Naquele mesmo dia, Plínio pediu ao pai que o levasse a um clube para jogar futebol.
— Você quer que eu faça handebol, não é, pai? Eu prefiro judô. Então, vou jogar futebol. Assim a gente fica em paz!
Como Roseli havia previsto, seu Hamílton e seu Teodoro ficaram confusos. Conversaram no mesmo dia, pelo telefone, e entenderam que os filhos tinham feito um combinado: a troca dos esportes, só para ver como eles reagiriam.
Em vez de ficarem bravos, os adultos acharam engraçado o estratagema dos garotos.
Logo depois dessa conversa, os pais procuraram os filhos e disseram a eles que tinham entendido tudo. Plínio poderia lutar judô o quanto quisesse e ganharia um quimono.
Marcelo recebeu do pai um pacote e, quando abriu, viu que havia dentro uma camiseta da seleção de futebol, com o número 10 nas costas!
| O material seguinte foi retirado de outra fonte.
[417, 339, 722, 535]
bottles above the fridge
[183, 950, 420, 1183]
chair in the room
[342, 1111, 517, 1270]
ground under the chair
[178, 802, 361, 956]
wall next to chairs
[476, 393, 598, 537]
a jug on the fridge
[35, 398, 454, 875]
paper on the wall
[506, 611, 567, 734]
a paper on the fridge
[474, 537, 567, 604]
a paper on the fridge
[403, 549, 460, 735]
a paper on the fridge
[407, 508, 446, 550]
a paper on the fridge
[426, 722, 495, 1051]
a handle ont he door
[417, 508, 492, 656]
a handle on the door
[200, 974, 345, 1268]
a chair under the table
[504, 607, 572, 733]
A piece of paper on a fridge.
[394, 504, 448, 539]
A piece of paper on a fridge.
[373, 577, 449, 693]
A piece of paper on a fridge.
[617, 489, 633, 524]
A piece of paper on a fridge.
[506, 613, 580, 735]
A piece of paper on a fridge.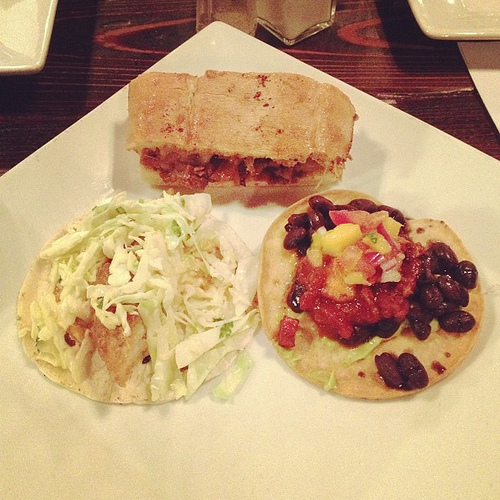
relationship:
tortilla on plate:
[49, 212, 225, 410] [54, 130, 476, 500]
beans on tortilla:
[310, 219, 455, 374] [267, 199, 479, 386]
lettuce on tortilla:
[116, 229, 191, 301] [49, 212, 225, 410]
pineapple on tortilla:
[328, 218, 359, 256] [267, 199, 479, 386]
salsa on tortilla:
[311, 288, 372, 329] [267, 199, 479, 386]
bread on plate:
[127, 77, 359, 182] [54, 130, 476, 500]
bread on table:
[127, 77, 359, 182] [73, 11, 130, 61]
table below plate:
[73, 11, 130, 61] [54, 130, 476, 500]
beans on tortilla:
[310, 219, 455, 374] [49, 212, 225, 410]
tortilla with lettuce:
[49, 212, 225, 410] [116, 229, 191, 301]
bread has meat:
[127, 77, 359, 182] [167, 147, 278, 187]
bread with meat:
[127, 77, 359, 182] [167, 147, 278, 187]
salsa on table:
[311, 288, 372, 329] [73, 11, 130, 61]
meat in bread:
[167, 147, 278, 187] [127, 77, 359, 182]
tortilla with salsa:
[267, 199, 479, 386] [311, 288, 372, 329]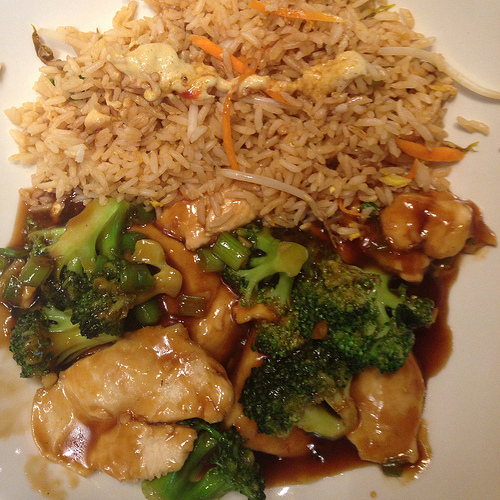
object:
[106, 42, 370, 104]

Cheios de alegria, os meninos se abraçaram e foram juntos ao apartamento de Roseli, que tinha acabado de tomar banho e estava muito cheirosa. Ela ficou feliz depois que eles contaram que o plano dela tinha dado certo e que agora cada um ia fazer o esporte que queria mesmo fazer.
Marcelo tirou de um saquinho plástico um tubo de cartolina branca e o desenrolou em cima da mesa da sala.
— Esse é o meu quimono de papel, Roseli. Nem precisamos dele. Fica de presente para você. Os três se abraçaram forte, como só os verdadeiros amigos se abraçam.